While Occupy Philadelphia struggles with its logistical future, curiosity and interest in the movement seems strong inside Penn’s campus. OccupyPenn, which hosts general assembly meetings and teach-ins outside Van Pelt Library every Wednesday and Friday, has more than 100 people on its email listserv.

The Wharton Politics and Business Association also hosted a well-attended panel event Tuesday night. Three Wharton professors, an Urban Studies professor and media spokesperson for Occupy Wall Street William Buster discussed the role of the Penn community in social movements and examined the root causes of the Occupy movement.

At the panel, Buster both evoked and addressed the big problem critics have with the Occupy movement: its lack of cohesive leadership and clear demands. “We’re weeding out the real workers from the ‘hanger-ons’” at Occupy Wall Street, Buster said. “What we need are real workers … and not [people who] just sit in tents and strum banjos and smoke what they’re smoking.”

But when he was pushed to answer how a movement could both be “all-inclusive” and still discriminate between real occupiers and ‘hanger-ons,’ he replied with a hypothetical. A building could be on fire, he said, and some would ignore it because it isn’t on an agenda. “I’m a doer, not a talker. It’s for the good of the movement.”

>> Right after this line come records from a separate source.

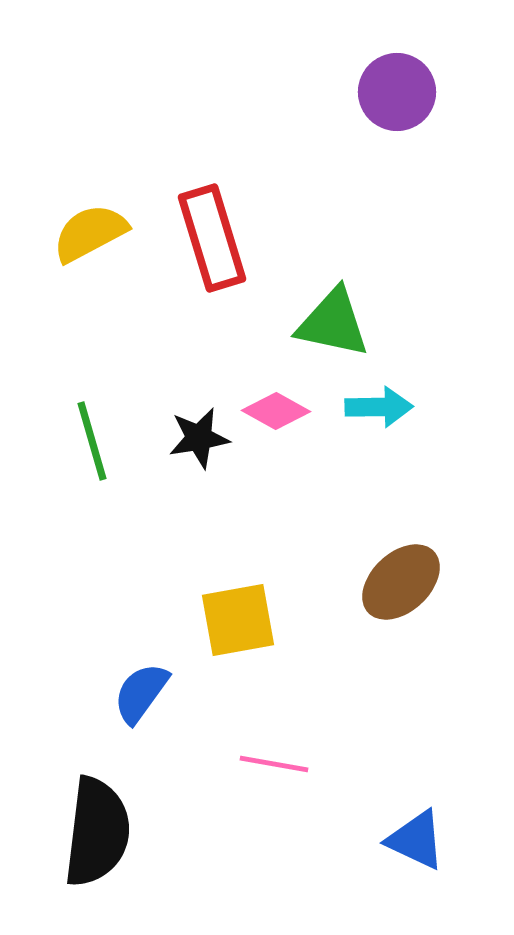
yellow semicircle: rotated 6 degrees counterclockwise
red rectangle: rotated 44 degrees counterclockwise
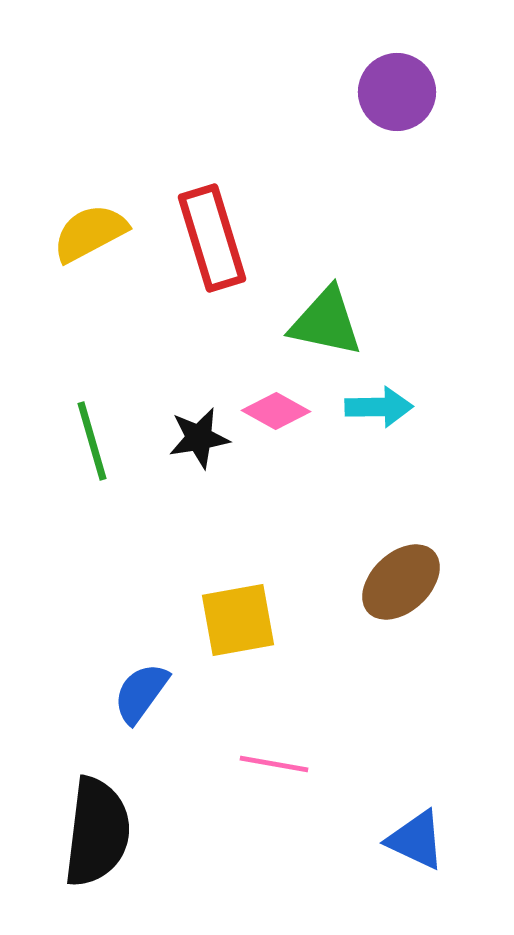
green triangle: moved 7 px left, 1 px up
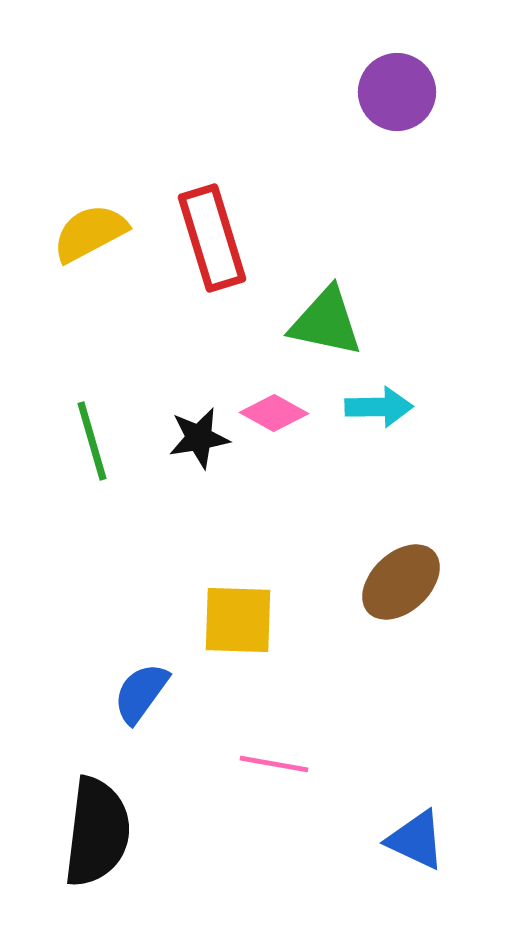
pink diamond: moved 2 px left, 2 px down
yellow square: rotated 12 degrees clockwise
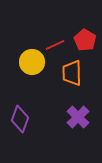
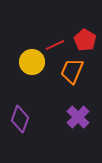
orange trapezoid: moved 2 px up; rotated 24 degrees clockwise
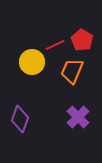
red pentagon: moved 3 px left
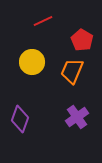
red line: moved 12 px left, 24 px up
purple cross: moved 1 px left; rotated 10 degrees clockwise
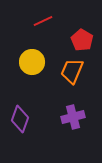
purple cross: moved 4 px left; rotated 20 degrees clockwise
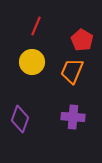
red line: moved 7 px left, 5 px down; rotated 42 degrees counterclockwise
purple cross: rotated 20 degrees clockwise
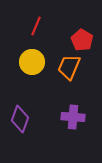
orange trapezoid: moved 3 px left, 4 px up
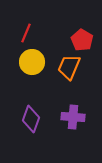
red line: moved 10 px left, 7 px down
purple diamond: moved 11 px right
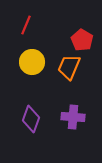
red line: moved 8 px up
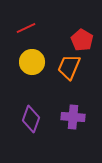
red line: moved 3 px down; rotated 42 degrees clockwise
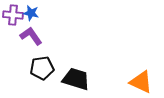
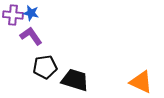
black pentagon: moved 3 px right, 1 px up
black trapezoid: moved 1 px left, 1 px down
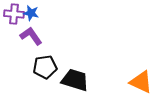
purple cross: moved 1 px right, 1 px up
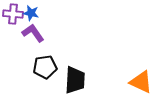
purple cross: moved 1 px left
purple L-shape: moved 2 px right, 3 px up
black trapezoid: rotated 76 degrees clockwise
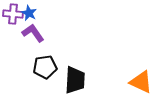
blue star: moved 2 px left; rotated 14 degrees clockwise
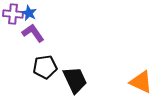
black trapezoid: rotated 28 degrees counterclockwise
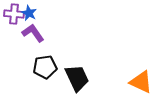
purple cross: moved 1 px right
black trapezoid: moved 2 px right, 2 px up
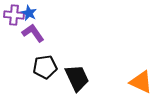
purple cross: moved 1 px down
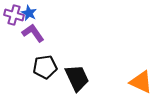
purple cross: rotated 12 degrees clockwise
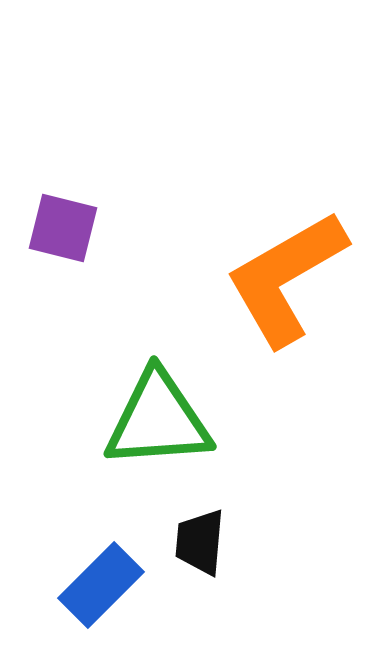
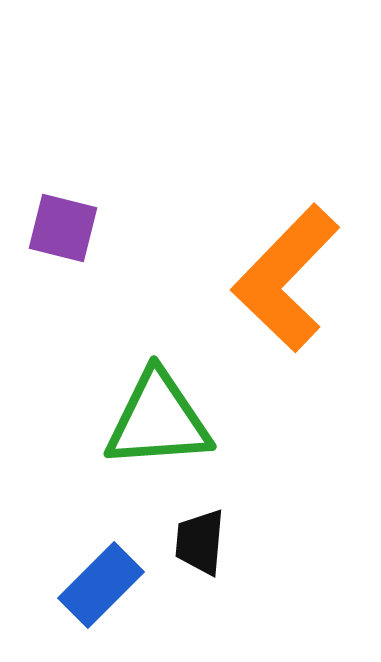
orange L-shape: rotated 16 degrees counterclockwise
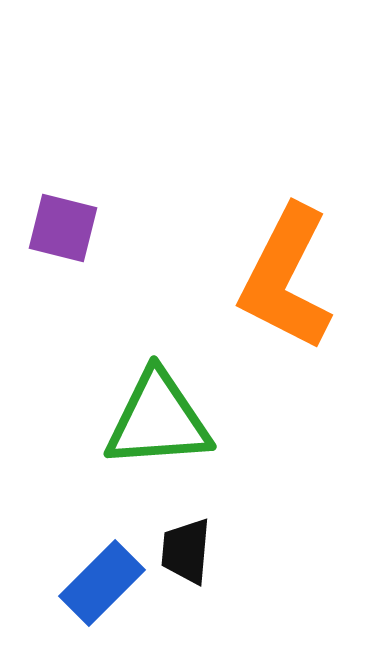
orange L-shape: rotated 17 degrees counterclockwise
black trapezoid: moved 14 px left, 9 px down
blue rectangle: moved 1 px right, 2 px up
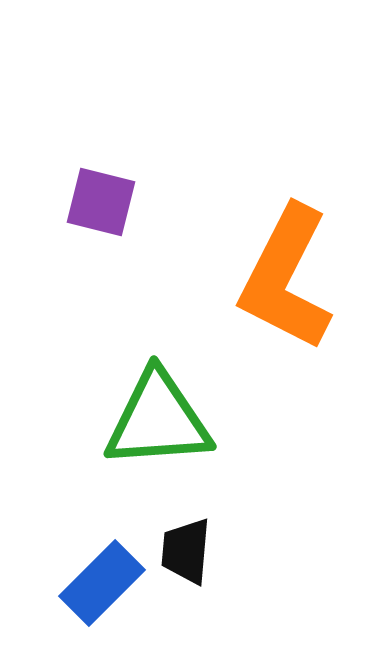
purple square: moved 38 px right, 26 px up
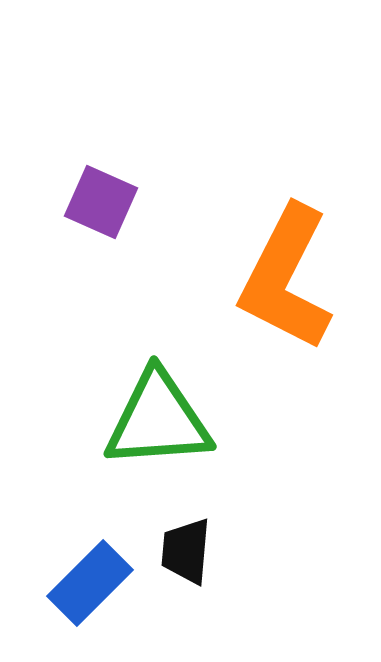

Ghose framed the protest’s vagueness as a core strength. “Every movement faces questions of legitimacy — who is a legitimate part of this movement and who is not,” he said. But, he continued, “this is a natural part of the movement.” Opposition to the Occupy movement would love to see differences tear the movement apart, but “just because there are differences doesn’t mean a movement has a rift,” Ghose emphasized.

“I’m looking forward to see how we’re [going to] make larger goals of [Occupy] applicable to local issues,” Ghose added. “We are now in the phase of Occupy Next.”

This article has been updated to correct the name of the Wharton Politics and Business Association.